Reproduce all of the following data line for line, with no alterations.
********************
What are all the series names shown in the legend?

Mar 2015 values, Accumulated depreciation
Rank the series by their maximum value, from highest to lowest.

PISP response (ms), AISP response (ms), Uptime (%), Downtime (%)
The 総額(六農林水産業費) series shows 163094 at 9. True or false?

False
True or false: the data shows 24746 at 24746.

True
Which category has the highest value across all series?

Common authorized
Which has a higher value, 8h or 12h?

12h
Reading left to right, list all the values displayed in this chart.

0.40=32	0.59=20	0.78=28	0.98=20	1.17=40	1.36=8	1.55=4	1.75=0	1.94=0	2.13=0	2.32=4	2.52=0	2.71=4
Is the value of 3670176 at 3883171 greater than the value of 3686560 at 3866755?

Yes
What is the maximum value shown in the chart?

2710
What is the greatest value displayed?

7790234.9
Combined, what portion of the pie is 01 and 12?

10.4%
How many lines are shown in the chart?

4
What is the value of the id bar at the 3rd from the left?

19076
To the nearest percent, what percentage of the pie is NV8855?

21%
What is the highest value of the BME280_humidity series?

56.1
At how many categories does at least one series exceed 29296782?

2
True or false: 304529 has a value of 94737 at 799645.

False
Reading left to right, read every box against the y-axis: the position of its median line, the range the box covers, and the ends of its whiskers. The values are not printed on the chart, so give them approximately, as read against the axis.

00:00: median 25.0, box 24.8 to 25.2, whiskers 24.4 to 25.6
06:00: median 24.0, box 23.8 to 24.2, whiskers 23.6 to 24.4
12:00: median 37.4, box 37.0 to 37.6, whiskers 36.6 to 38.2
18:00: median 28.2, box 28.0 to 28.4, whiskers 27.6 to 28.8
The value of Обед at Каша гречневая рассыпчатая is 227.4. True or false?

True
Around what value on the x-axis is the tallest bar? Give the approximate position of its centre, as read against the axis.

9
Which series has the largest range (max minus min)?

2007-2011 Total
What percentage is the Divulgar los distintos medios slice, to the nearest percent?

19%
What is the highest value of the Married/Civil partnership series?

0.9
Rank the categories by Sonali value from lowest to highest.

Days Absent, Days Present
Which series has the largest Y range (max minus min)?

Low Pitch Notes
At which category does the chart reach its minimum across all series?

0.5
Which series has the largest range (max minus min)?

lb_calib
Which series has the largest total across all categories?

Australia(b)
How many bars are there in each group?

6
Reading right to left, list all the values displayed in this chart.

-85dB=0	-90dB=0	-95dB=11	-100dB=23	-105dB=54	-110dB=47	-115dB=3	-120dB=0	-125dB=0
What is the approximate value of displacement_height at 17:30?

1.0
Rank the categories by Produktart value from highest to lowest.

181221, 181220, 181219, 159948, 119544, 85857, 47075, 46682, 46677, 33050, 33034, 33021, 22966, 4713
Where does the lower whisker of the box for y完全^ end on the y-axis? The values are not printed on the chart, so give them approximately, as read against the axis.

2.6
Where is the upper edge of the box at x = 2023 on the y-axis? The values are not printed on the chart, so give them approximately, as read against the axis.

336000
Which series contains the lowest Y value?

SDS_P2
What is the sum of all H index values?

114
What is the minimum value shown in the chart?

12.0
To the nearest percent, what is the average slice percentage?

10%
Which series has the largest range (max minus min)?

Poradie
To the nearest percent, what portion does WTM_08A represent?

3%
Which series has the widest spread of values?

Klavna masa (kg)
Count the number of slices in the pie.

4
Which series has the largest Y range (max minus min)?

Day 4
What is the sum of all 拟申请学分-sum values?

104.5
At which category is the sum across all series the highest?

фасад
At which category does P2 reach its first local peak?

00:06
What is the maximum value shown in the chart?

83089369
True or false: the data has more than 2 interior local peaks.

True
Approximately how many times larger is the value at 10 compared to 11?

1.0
********************
Answer to the problem:
What are all the series names shown in the legend?

Mar 2015 values, Accumulated depreciation
Rank the series by their maximum value, from highest to lowest.

PISP response (ms), AISP response (ms), Uptime (%), Downtime (%)
The 総額(六農林水産業費) series shows 163094 at 9. True or false?

False
True or false: the data shows 24746 at 24746.

True
Which category has the highest value across all series?

Common authorized
Which has a higher value, 8h or 12h?

12h
Reading left to right, list all the values displayed in this chart.

0.40=32	0.59=20	0.78=28	0.98=20	1.17=40	1.36=8	1.55=4	1.75=0	1.94=0	2.13=0	2.32=4	2.52=0	2.71=4
Is the value of 3670176 at 3883171 greater than the value of 3686560 at 3866755?

Yes
What is the maximum value shown in the chart?

2710
What is the greatest value displayed?

7790234.9
Combined, what portion of the pie is 01 and 12?

10.4%
How many lines are shown in the chart?

4
What is the value of the id bar at the 3rd from the left?

19076
To the nearest percent, what percentage of the pie is NV8855?

21%
What is the highest value of the BME280_humidity series?

56.1
At how many categories does at least one series exceed 29296782?

2
True or false: 304529 has a value of 94737 at 799645.

False
Reading left to right, read every box against the y-axis: the position of its median line, the range the box covers, and the ends of its whiskers. The values are not printed on the chart, so give them approximately, as read against the axis.

00:00: median 25.0, box 24.8 to 25.2, whiskers 24.4 to 25.6
06:00: median 24.0, box 23.8 to 24.2, whiskers 23.6 to 24.4
12:00: median 37.4, box 37.0 to 37.6, whiskers 36.6 to 38.2
18:00: median 28.2, box 28.0 to 28.4, whiskers 27.6 to 28.8
The value of Обед at Каша гречневая рассыпчатая is 227.4. True or false?

True
Around what value on the x-axis is the tallest bar? Give the approximate position of its centre, as read against the axis.

9
Which series has the largest range (max minus min)?

2007-2011 Total
What percentage is the Divulgar los distintos medios slice, to the nearest percent?

19%
What is the highest value of the Married/Civil partnership series?

0.9
Rank the categories by Sonali value from lowest to highest.

Days Absent, Days Present
Which series has the largest Y range (max minus min)?

Low Pitch Notes
At which category does the chart reach its minimum across all series?

0.5
Which series has the largest range (max minus min)?

lb_calib
Which series has the largest total across all categories?

Australia(b)
How many bars are there in each group?

6
Reading right to left, list all the values displayed in this chart.

-85dB=0	-90dB=0	-95dB=11	-100dB=23	-105dB=54	-110dB=47	-115dB=3	-120dB=0	-125dB=0
What is the approximate value of displacement_height at 17:30?

1.0
Rank the categories by Produktart value from highest to lowest.

181221, 181220, 181219, 159948, 119544, 85857, 47075, 46682, 46677, 33050, 33034, 33021, 22966, 4713
Where does the lower whisker of the box for y完全^ end on the y-axis? The values are not printed on the chart, so give them approximately, as read against the axis.

2.6
Where is the upper edge of the box at x = 2023 on the y-axis? The values are not printed on the chart, so give them approximately, as read against the axis.

336000
Which series contains the lowest Y value?

SDS_P2
What is the sum of all H index values?

114
What is the minimum value shown in the chart?

12.0
To the nearest percent, what is the average slice percentage?

10%
Which series has the largest range (max minus min)?

Poradie
To the nearest percent, what portion does WTM_08A represent?

3%
Which series has the widest spread of values?

Klavna masa (kg)
Count the number of slices in the pie.

4
Which series has the largest Y range (max minus min)?

Day 4
What is the sum of all 拟申请学分-sum values?

104.5
At which category is the sum across all series the highest?

фасад
At which category does P2 reach its first local peak?

00:06
What is the maximum value shown in the chart?

83089369
True or false: the data has more than 2 interior local peaks.

True
Approximately how many times larger is the value at 10 compared to 11?

1.0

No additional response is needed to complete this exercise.